Thief is also in line. They said mantle will be added soon. which makes it two  And I am sure the count is going to increase in comnig days


----------



## topgear (Mar 3, 2014)

Finally the BIG giant is waking up 
Updated: Microsoft Preparing To One-Up AMD's Mantle With New Version of DirectX - Forbes


----------



## AbhMkh (Mar 23, 2014)

Mantle support released for thief, websites claim an improvement of 25% in performance.

Can somebody with an AMD GCN card check this ?


----------



## seamon (Mar 23, 2014)

abhidev said:


> Yeaa... true that... I hope it becomes a generalized standard for all platforms. We can then have games on Ubuntu and Mac easily



yeah and only then people will realize how underpowered macs are.


----------



## Desmond (Mar 23, 2014)

AbhMkh said:


> Mantle support released for thief, websites claim an improvement of 25% in performance.
> 
> Can somebody with an AMD GCN card check this ?
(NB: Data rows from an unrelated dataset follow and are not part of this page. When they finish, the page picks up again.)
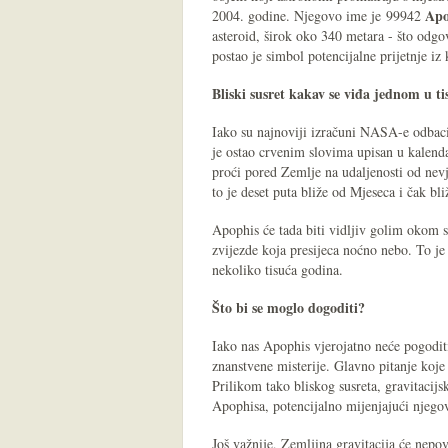
Apo
2004. godine. Njegovo ime je 99942
asteroid, širok oko 340 metara - što odgova
postao je simbol potencijalne prijetnje iz
Bliski susret kakav se viđa jednom u ti
Iako su najnoviji izračuni NASA-e odbaci
je ostao crvenim slovima upisan u kalend
proći pored Zemlje na udaljenosti od nevj
to je deset puta bliže od Mjeseca i čak bl
Apophis će tada biti vidljiv golim okom s
zvijezde koja presijeca noćno nebo. To je
nekoliko tisuća godina.
Što bi se moglo dogoditi?
Iako nas Apophis vjerojatno neće pogoditi
znanstvene misterije. Glavno pitanje koje
Prilikom tako bliskog susreta, gravitacijs
Apophisa, potencijalno mijenjajući njegov 
Još važnije, Zemljina gravitacija će nep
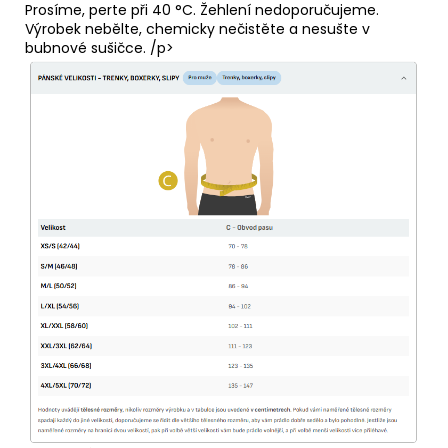
Prosíme, perte při 40 °C. Žehlení nedoporučujeme.
Výrobek nebělte, chemicky nečistěte a nesušte v
bubnové sušičce. /p>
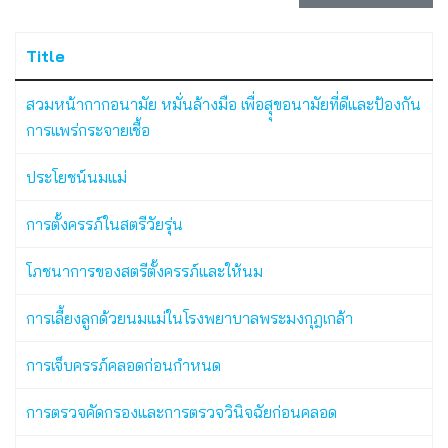
Title
สวมหน้ากากอนามัย หมั่นล้างมือ เพื่อสุุขอนามัยที่ดีและป้องกัน
การแพร่กระจายเชื้อ
ประโยชน์นมแม่
การตั้งครรภ์ในสตรีวัยรุ่น
โภชนาการของสตรีตั้งครรภ์และให้นม
การเลี้ยงลูกด้วยนมแม่ในโรงพยาบาลพระมงกุฎเกล้า
การเจ็บครรภ์คลอดก่อนกำหนด
การตรวจคัดกรองและการตรวจวินิจฉัยก่อนคลอด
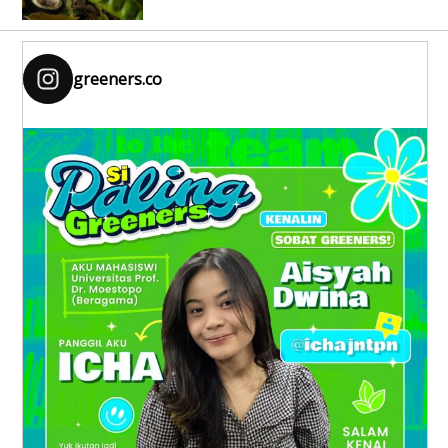
greeners.co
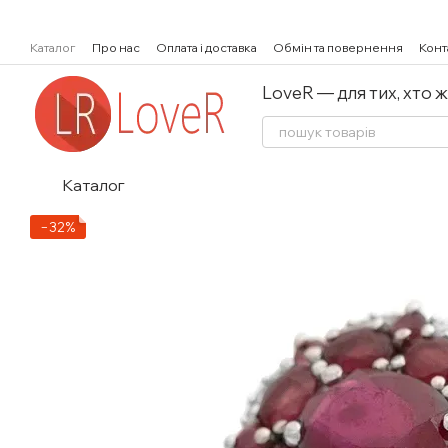
Перейти к основному контенту
Каталог
Про нас
Оплата і доставка
Обмін та повернення
Конт
LoveR — для тих, хто 
Каталог
−32%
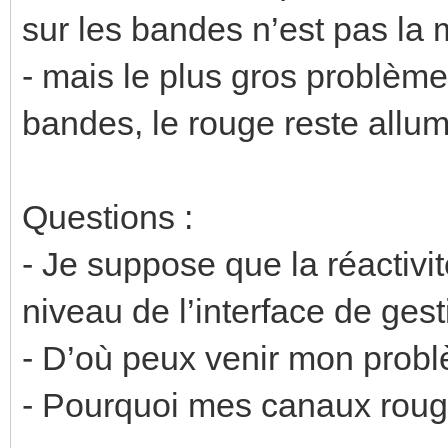
sur les bandes n’est pas la
- mais le plus gros problème 
bandes, le rouge reste allum
Questions :
- Je suppose que la réactiv
niveau de l’interface de gest
- D’où peux venir mon probl
- Pourquoi mes canaux roug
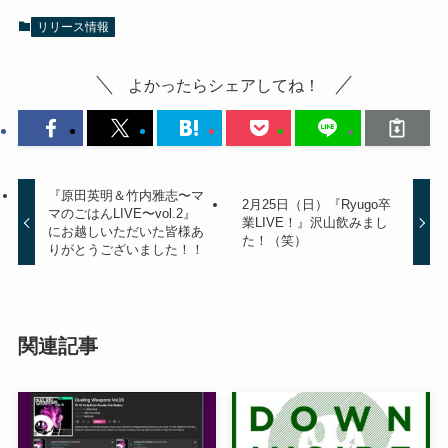
リリース情報
よかったらシェアしてね！
『原田英明＆竹内雅志〜マ
2月25日（日）『Ryugo卒
マのごはんLIVE〜vol.2』
業LIVE！』沢山飲みまし
にお越しいただいた皆様あ
た！（笑）
りがとうございました！！
関連記事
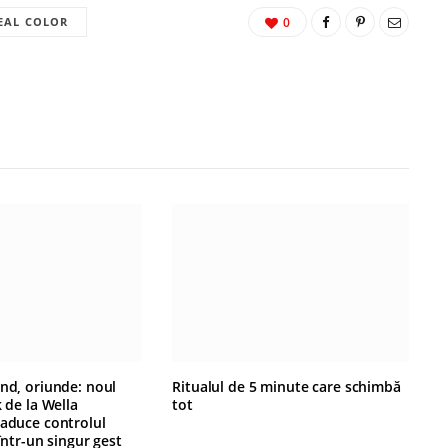
EAL COLOR
0
ând, oriunde: noul
Ritualul de 5 minute care schimbă
k de la Wella
tot
 aduce controlul
 într-un singur gest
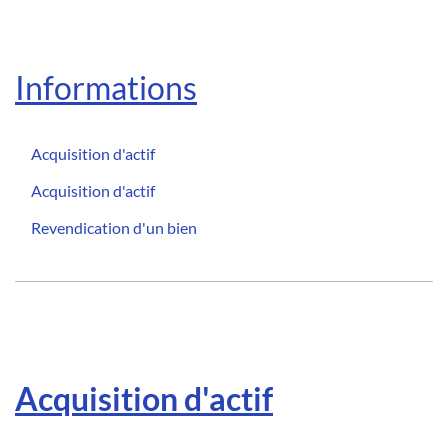
Informations
Acquisition d'actif
Acquisition d'actif
Revendication d'un bien
Acquisition d'actif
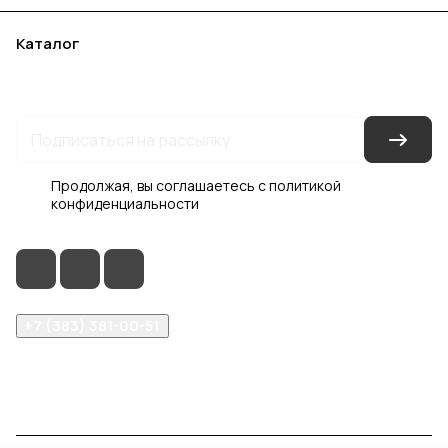
Каталог
Акции
Бренды
Услуги
Блог
Условия оплаты
Условия доставки
Контакты
Магазины
Гарантия на товар
Документы
Оферта
Продолжая, вы соглашаетесь с
политикой
конфиденциальности
+7 (383) 381-00-51
inter-dveri@bk.ru
проспект Дзержинского, д. 1/4, эт. 2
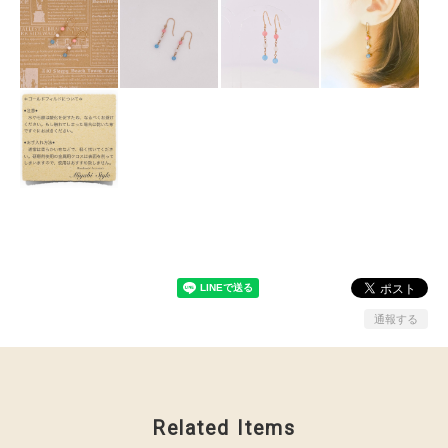
通報する
Related Items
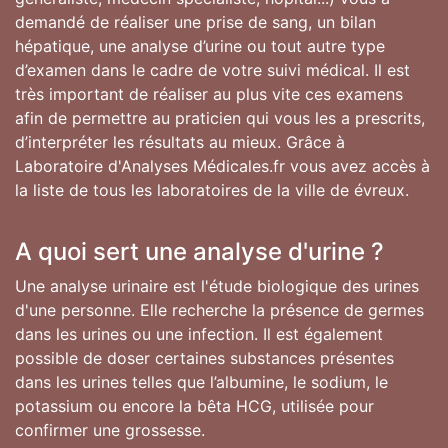
demandé de réaliser une prise de sang, un bilan
hépatique, une analyse d’urine ou tout autre type
d’examen dans le cadre de votre suivi médical. Il est
très important de réaliser au plus vite ces examens
afin de permettre au praticien qui vous les a prescrits,
d’interpréter les résultats au mieux. Grâce à
Laboratoire d'Analyses Médicales.fr vous avez accès à
la liste de tous les laboratoires de la ville de évreux.
A quoi sert une analyse d'urine ?
Une analyse urinaire est l'étude biologique des urines
d'une personne. Elle recherche la présence de germes
dans les urines ou une infection. Il est également
possible de doser certaines substances présentes
dans les urines telles que l’albumine, le sodium, le
potassium ou encore la bêta HCG, utilisée pour
confirmer une grossesse.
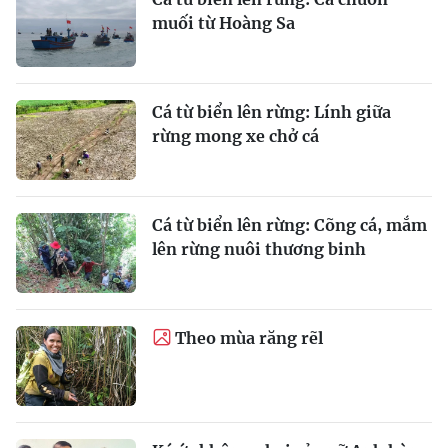
muối từ Hoàng Sa
Cá từ biển lên rừng: Lính giữa
rừng mong xe chở cá
Cá từ biển lên rừng: Cõng cá, mắm
lên rừng nuôi thương binh
Theo mùa răng rẽl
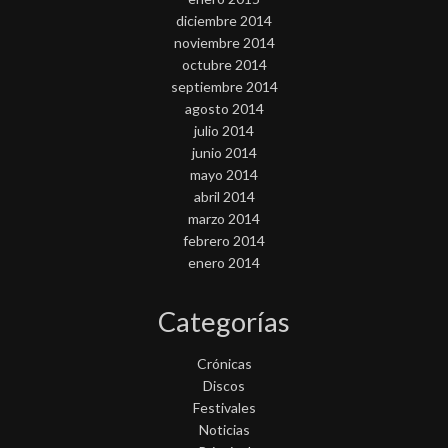
diciembre 2014
noviembre 2014
octubre 2014
septiembre 2014
agosto 2014
julio 2014
junio 2014
mayo 2014
abril 2014
marzo 2014
febrero 2014
enero 2014
Categorías
Crónicas
Discos
Festivales
Noticias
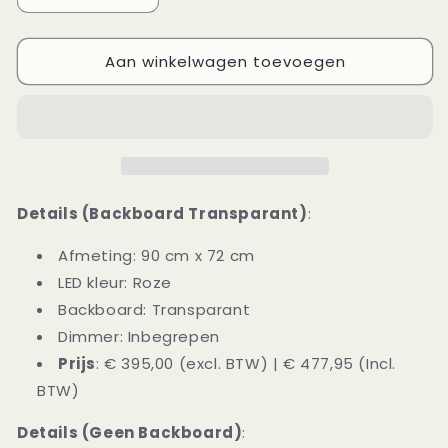
verlagen
verhogen
voor
voor
Aan winkelwagen toevoegen
Kunoka
Kunoka
x
x
NeonWorld
NeonWorld
Details (Backboard Transparant)
:
Afmeting: 90 cm x 72 cm
LED kleur: Roze
Backboard: Transparant
Dimmer: Inbegrepen
Prijs
: € 395,00 (excl. BTW) | € 477,95 (Incl.
BTW)
Details (Geen Backboard)
:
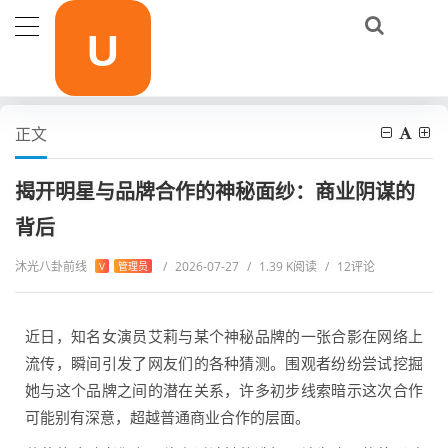
当前位置：
首页
明星访谈
揭开明星与品牌合作的神秘面纱：商业阴谋的背后
正文
揭开明星与品牌合作的神秘面纱：商业阴谋的
背后
沐光八卦前线
/
2026-07-27
/
1.39 K阅读
/
12评论
V
管理员
近日，知名女演员艾莉与某个神秘品牌的一张合影在网络上
流传，瞬间引发了网友们的各种猜测。围观者纷纷尝试挖掘
她与这个品牌之间的潜在关系，许多初步线索暗示这次合作
可能别有深意，超越普通商业合作的层面。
I think some web site will do a review sooner or later.


----------



## ASHISH65 (Jul 13, 2014)

Look at this :

Exclusive: Upcoming games to support Mantle | VideoCardz.com




> As you can see the list has grown, and we have some very cool games coming. The list is divided into 3 groups: games that are released, unreleased, and games that are not yet confirmed to support Mantle, however developers have signed for private AMD beta program.Games in beta program may or may not support Mantle, but these games will be Gaming Evolved titles for sure. The third group includes *GTA5, Lara Croft and the Temple of Osiris, COD:AW and Sleeping Dogs: Triad Wars*. Mantle support for GTA5 could be a game-changer for AMD.
> While the third group has still Mantle support pending, the second group is confirmed to support new API. Here you can find*Star Citizen, Sims 4, Rise of the Tomb Rider, Mass Effect or Star Wars Battlefront.*
> Thanks to AMD partnership with EA/DICE and Oxide Games, Mantle may finally become a real competition for DirectX. DX12 is still long way ahead, while Mantle is already here.


----------



## sam_738844 (Jul 14, 2014)

ASHISH65 said:


> Look at this :
> 
> Exclusive: Upcoming games to support Mantle | VideoCardz.com



Good for mantle. Specially when it comes to GTA V


----------